File Name: Forecasting – Multiple Regression
Location: Modeling Toolkit | Forecasting | Multiple Regression
Brief Description: Illustrates how to run a multiple or multivariate regression analysis
Requirements: Modeling Toolkit, Risk Simulator
This example shows how multiple regression can be run using Risk Simulator. The raw data are arranged in the Cross-Sectional Data worksheet, which contains cross-sectional data on all 50 U.S. states on the number of aggravated assaults (in thousands) per year, the number of bachelor’s degrees awarded per year, police expenditure per capita population, population size in millions, population density (person per square mile), and unemployment rate. The idea is to use multiple regression analysis to see if there is a relationship between the number of aggravated assaults per year and these explanatory variables.
Multiple Regression Analysis
To run this model, simply:
- In the Cross Sectional Data worksheet, select the area C5:H55.
- Select Risk Simulator | Forecasting | Multiple Regression.
- Choose Aggravated Assault as the dependent variable in the regression and click on OK (Figure 87.1).
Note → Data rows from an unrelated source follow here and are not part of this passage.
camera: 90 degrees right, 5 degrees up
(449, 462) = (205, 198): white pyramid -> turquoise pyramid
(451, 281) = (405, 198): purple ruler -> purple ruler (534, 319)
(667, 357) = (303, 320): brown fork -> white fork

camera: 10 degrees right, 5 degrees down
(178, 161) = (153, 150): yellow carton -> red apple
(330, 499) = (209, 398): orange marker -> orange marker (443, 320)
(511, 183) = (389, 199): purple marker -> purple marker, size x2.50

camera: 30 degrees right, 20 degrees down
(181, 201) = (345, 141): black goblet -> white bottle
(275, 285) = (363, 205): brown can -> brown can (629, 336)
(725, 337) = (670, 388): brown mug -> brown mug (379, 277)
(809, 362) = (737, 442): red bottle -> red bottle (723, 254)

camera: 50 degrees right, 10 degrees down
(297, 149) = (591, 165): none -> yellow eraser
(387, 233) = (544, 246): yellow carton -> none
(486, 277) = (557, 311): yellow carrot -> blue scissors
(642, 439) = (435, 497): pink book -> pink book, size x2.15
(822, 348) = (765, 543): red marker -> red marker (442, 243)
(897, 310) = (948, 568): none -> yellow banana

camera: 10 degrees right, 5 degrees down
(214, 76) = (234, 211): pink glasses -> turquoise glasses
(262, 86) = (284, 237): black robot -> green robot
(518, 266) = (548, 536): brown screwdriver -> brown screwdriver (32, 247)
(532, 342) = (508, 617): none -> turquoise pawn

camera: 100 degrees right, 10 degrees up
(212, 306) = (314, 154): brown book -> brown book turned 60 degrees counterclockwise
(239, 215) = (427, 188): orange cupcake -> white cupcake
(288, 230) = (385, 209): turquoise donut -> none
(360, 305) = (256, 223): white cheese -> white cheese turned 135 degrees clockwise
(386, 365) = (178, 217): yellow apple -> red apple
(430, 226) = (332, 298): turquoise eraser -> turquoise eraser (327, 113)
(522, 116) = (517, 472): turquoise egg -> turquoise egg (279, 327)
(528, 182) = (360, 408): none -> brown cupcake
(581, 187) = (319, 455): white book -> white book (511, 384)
Figure 87.1: Running a regression
Note that more advanced regressions such as lag regressors, stepwise regression, and nonlinear regressions can also be run using Risk Simulator. For details on running such regressions as well as the results interpretation, refer to Modeling Risk, Third Edition (Thomson–Shore 2015) by Dr. Johnathan Mun.
Results Summary
Refer to the Report worksheet for details on the regression output. The worksheet has more details on the interpretation of specific statistical results. It provides these elements: multiple regression and analysis of variance output, including coefficients of determination; hypothesis test results (single variable t-test and multiple variable F-test); computed coefficients for each regressor; fitted chart; and much more. Also, remember to look at the Forecasting – Data Diagnostics models chapter for running analytical and econometric diagnostics such as multicollinearity, autocorrelation, micronumerosity, distributive lags, and other technical regression issues before running a regression analysis.
The dataset was set up intentionally in such a way that some of the independent variables are significant while others are not statistically significant (you can tell this from the t-test computed p-values in the report), and some of the variables are nonlinearly related to the dependent variable. Therefore, try out several variations of your model to find the best fit. Finally, do not forget to put the dataset through the data diagnostics tool in Risk Simulator. See the Forecasting – Data Diagnostics chapter for how to do this.